Les plus expérimentés d’entre nous se souviennent encore des États Généraux de la Sécurité Sociale en 1987, symbolisés par une baleine représentant la sécurité sociale en péril. Aujourd’hui, c’est une nouvelle grande concertation qui s’ouvre : le Conseil National de la Refondation (CNR) Santé inauguré au Mans, le 3 octobre, par le ministre de la Santé et de la Pré-vention, François Braun et la ministre déléguée, chargée de l’Organisation territoriale et des Professions de santé, Agnès Firmin Le Bodo. Entre temps, il y a eu les États Généraux de la Santé (EGS) en 1998, les EGOS (États Généraux de l’Organisation de la Santé) en 2008, la « Stratégie Nationale de Santé » en 2017, « Ma Santé 2022 » en 2018, le « Ségur de la Santé » en 2020… L’écart entre ces concertations diminue si bien que les encres des lois produites après ces grands-messes ont à peine eu le temps de sécher, sans que leurs effets aient pu être mesurés ni évalués. Mais cette fois-ci, le CNR Santé, nouvelle concertation urbi et orbi, grand-messe de la démocratie sanitaire, la der des ders, sera enfin la bonne… Le ministre l’a promis !
Travaux préparatoires
En ouverture, François Braun a affirmé : « L’avenir commence maintenant » avant de poursuivre par : « nous allons pouvoir discuter sur les solutions, les problèmes, on les connaît. Les problèmes sont locaux, les solutions aussi. Les problèmes sont collectifs, les solutions aussi. » C’est pour cette raison que le vendredi 30 septembre s’était tenu en préalable le premier CNR « territorial », toujours au Mans. Les acteurs locaux de la santé de ce territoire désertifié avaient alors travaillé autour de l’accès aux soins et la mobilisation des leviers locaux d’attractivité pour les professionnels de santé.

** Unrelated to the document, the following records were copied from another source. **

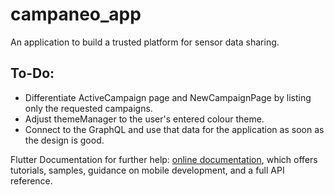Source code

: # campaneo_app

An application to build a trusted platform for sensor data sharing.

## To-Do:

- Differentiate ActiveCampaign page and NewCampaignPage by listing only the requested campaigns.
- Adjust themeManager to the user's entered colour theme.
- Connect to the GraphQL and use that data for the application as soon as the design is good.

Flutter Documentation for further help:
[online documentation](https://flutter.dev/docs), which offers tutorials,
samples, guidance on mobile development, and a full API reference.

Avec envie et enthousiasme, ils ont élaboré des propositions qui prennent en compte le contexte de pénurie en moyens humains, qui ne s’améliorera qu’à moyen et long terme.
Les citoyens ou usagers doivent être mieux informés pour se sentir concernés. Leurs parcours doivent être mieux organisés et coordonnés, via un micro-maillage territorial qui l’oriente au bon endroit en fonction de ses besoins, L’objectif est d’éviter le passage aux urgences. L’offre de soins doit être régulée. La prise en charge des soins non programmés doit être partagée entre tous les soignants. Les professionnels exerçant dans les déserts doivent être mieux rémunérés. Pour rendre les territoires plus attractifs, il faut « recentrer le soin sur le soin », développer le tutorat et le soutien par les pairs, favoriser le collaboratif et prendre soins des soignants en leur créant des « espaces de répit ». Mieux former, mieux valoriser, anticiper les besoins futurs… la boîte à outils est riche, le retour d’expériences fort.
Déceptions
Le lundi 3 octobre, les 400 représentants des organisations, collectivités locales, élus, syndicats (dont Les CDF) et structures invités n’ont pas fait preuve du même enthousiasme. Une sensation de déjà vu sans doute, d’un éternel recommencement : les mêmes mots, les mêmes engagements, les mêmes promesses, les mêmes solutions… Les ministres changent, pas les méthodes ni les terminologies ni les moyens ! La preuve ? Le discours de clôture du ministre censé faire la synthèse des échanges n’a fait que présenter les dispositions du prochain PLFSS (projet de loi de financement de la Sécurité sociale) déjà connu de tous. Les concertations territoriales vont se poursuivre en métropole et outre-mer. Un autre rendez-vous est donné début 2023 pour faire un bilan.
Menaces
Mais déjà il faut noter quelques menaces à peine voilées. Ainsi, les politiques intervenants ont rappelé que le défi démographique était tel que « nous vivons les dernières années où un débat rationnel peut encore être engagé car la pression des électeurs, pour des mesures coercitives, s’intensifie ». Et si le ministre a affirmé faire confiance aux acteurs du système et, en particulier, aux libéraux, il a aussi précisé qu’il attendait de leur part un engagement fort. Toute revalorisation par voie conventionnelle demandera une contrepartie. Enfin, les grands absents du débat ont été les financeurs. Visiblement, l’argent ne sera pas le moteur des réformes. Les concertations territoriales vont se poursuivre en métropole et outre-mer. Rendez-vous est donné début 2023 pour faire un bilan.